2.  zasądza od pozwanego na rzecz powódki kwotę 1258,02 zł (tysiąc dwieście pięćdziesiąt osiem złotych dwa grosze) tytułem zwrotu kosztów postępowania odwoławczego.

SSR (del.) Łukasz Malinowski SSO Magdalena Hupa-Dębska SSO Gabriela Sobczyk

UZASADNIENIE

Powódka (...) S.A. z siedzibą w K. domagała się zasądzenia od pozwanego W. G. kwoty 2043,22 zł z ustawowymi odsetkami od dnia 23 lipca 2013 roku do dnia zapłaty oraz zwrotu kosztów procesu według norm przepisanych. W uzasadnieniu powódka podała, że w dniu 20 maja 2014 roku podczas kontroli instalacji elektrycznej w lokalu pozwanego stwierdzono uszkodzenie plomb legalizacyjnych na liczniku. Pobór pobranego prądu wyniósł 4,3 A. W wyniku przeprowadzonych czynności stwierdzono, że tarcza wirnika była blokowana, co wpłynęło na zaniżenie zużycia energii elektrycznej, a powyższe pozwoliło na stwierdzenie, że strona pozwana dokonała nielegalnego poboru energii elektrycznej.

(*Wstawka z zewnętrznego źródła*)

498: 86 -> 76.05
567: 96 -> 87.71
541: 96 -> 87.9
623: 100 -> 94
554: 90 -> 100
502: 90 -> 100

Wobec skutecznego wniesienia sprzeciwu przez pozwanego, wydany w elektronicznym postępowaniu upominawczym nakaz zapłaty utracił moc.

W sprzeciwie pozwany wniósł o oddalenie powództwa w całości oraz zasądzenie od powódki poniesionych kosztów postępowania. Pozwany przyznał, że w istocie miała miejsce kontrola instalacji elektrycznej w budynku, w którym znajduje się jego lokal, jednakże liczniki znajdują się poza jego mieszkaniem, na klatce budynku – stanowiącej część wspólną. Wobec powyższego pozwany nie jest odpowiedzialny za uszkodzenie licznika, a ciężar dowodu w tym zakresie spoczywa na powódce. W ocenie pozwanego to na wspólnocie mieszkaniowej ciążyła odpowiedzialność za prawidłowe zabezpieczenie liczników położonych na klatce, a zatem nielegalny pobór energii nastąpił z wyłącznej winy wspólnoty oraz zarządcy.

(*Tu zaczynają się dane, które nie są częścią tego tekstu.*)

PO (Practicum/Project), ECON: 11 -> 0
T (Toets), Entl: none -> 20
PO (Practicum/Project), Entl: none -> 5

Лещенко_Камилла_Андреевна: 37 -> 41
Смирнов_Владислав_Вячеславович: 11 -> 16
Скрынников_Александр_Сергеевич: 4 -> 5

Zaskarżonym wyrokiem z dnia 28 kwietnia 2015r. Sąd rejonowy w Zabrzu oddalił powództwi i zasądził od powoda na rzecz pozwanego kwotę 617zł tytułem zwrotu kosztów postępowania.

Sąd Rejonowy ustalił, że w dniu 1 września 2001 roku W. G. zawarł z (...) S.A. w G. umowę o sprzedaż energii elektrycznej i świadczenie usług przesyłowych do lokalu mieszkalnego położonego w Z. przy ulicy (...) i tym samym stał się odbiorcą energii elektrycznej. W dniu 20 maja 2013 roku upoważnieni przedstawiciele (...) S.A. w G. E. S. i G. W. przeprowadzili kontrolę liczników w budynku zamieszkałym przez pozwanego. W toku kontroli stwierdzono brak plomb legalizacyjnych oraz brak plomby monterskiej w liczniku (...) nr (...) STAN (...) z roku 1994 roku. Licznik wybudowano i zapakowano do worka bezpiecznego. W miejsce wybudowanego licznika, wbudowano nowy oraz założono plombę. Dokonano pomiaru pobranej energii elektrycznej – 4,2 A.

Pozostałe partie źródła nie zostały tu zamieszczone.